Extracted records:
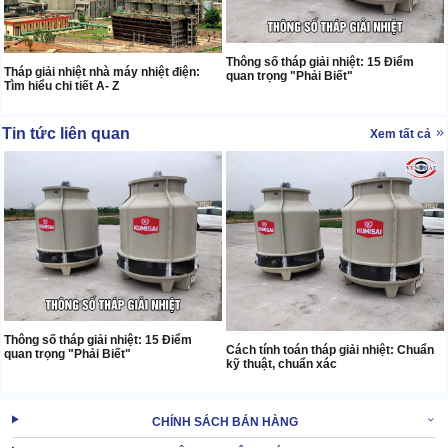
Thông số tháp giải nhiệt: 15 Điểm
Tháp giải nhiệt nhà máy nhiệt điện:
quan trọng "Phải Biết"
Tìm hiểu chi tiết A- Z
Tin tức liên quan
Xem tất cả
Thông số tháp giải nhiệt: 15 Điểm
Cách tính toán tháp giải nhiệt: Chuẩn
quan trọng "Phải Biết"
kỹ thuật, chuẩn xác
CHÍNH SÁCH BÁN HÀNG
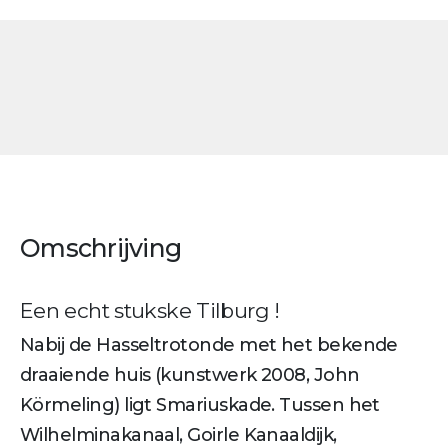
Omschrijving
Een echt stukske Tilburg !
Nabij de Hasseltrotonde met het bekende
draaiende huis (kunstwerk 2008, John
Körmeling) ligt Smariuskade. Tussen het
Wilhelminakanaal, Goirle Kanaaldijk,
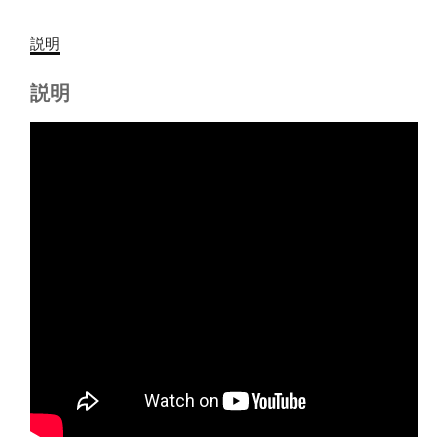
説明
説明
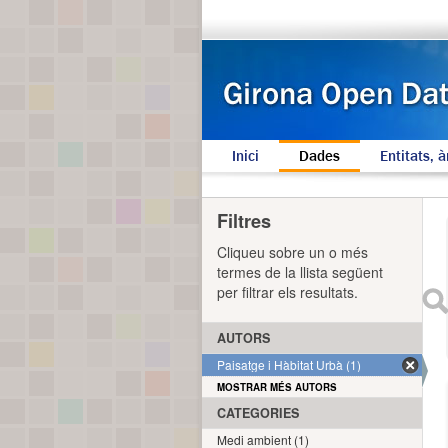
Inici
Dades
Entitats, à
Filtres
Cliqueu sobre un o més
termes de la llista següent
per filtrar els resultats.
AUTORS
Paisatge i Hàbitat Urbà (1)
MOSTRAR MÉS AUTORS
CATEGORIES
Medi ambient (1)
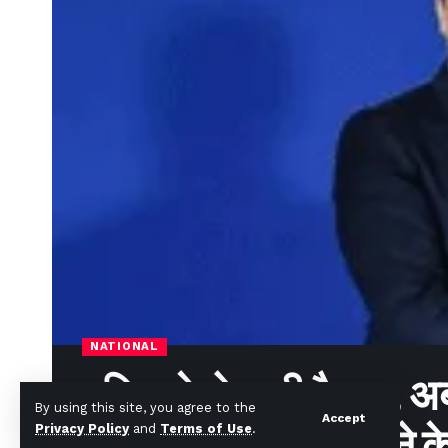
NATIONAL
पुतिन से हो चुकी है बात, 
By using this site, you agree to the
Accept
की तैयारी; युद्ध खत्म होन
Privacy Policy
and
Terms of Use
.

## Task requirements
With pictures left out, repeat exactly the lines from the line bearing "Körmeling) ligt Smariuskade. Tussen het" through the final line of the records above.

## Final answer
Körmeling) ligt Smariuskade. Tussen het
Wilhelminakanaal, Goirle Kanaaldijk,
説明
説明
Inici
Dades
Entitats, à
Filtres
Cliqueu sobre un o més
termes de la llista següent
per filtrar els resultats.
AUTORS
Paisatge i Hàbitat Urbà (1)
MOSTRAR MÉS AUTORS
CATEGORIES
Medi ambient (1)
NATIONAL
पुतिन से हो चुकी है बात, 
By using this site, you agree to the
Accept
की तैयारी; युद्ध खत्म होन
Privacy Policy
and
Terms of Use
.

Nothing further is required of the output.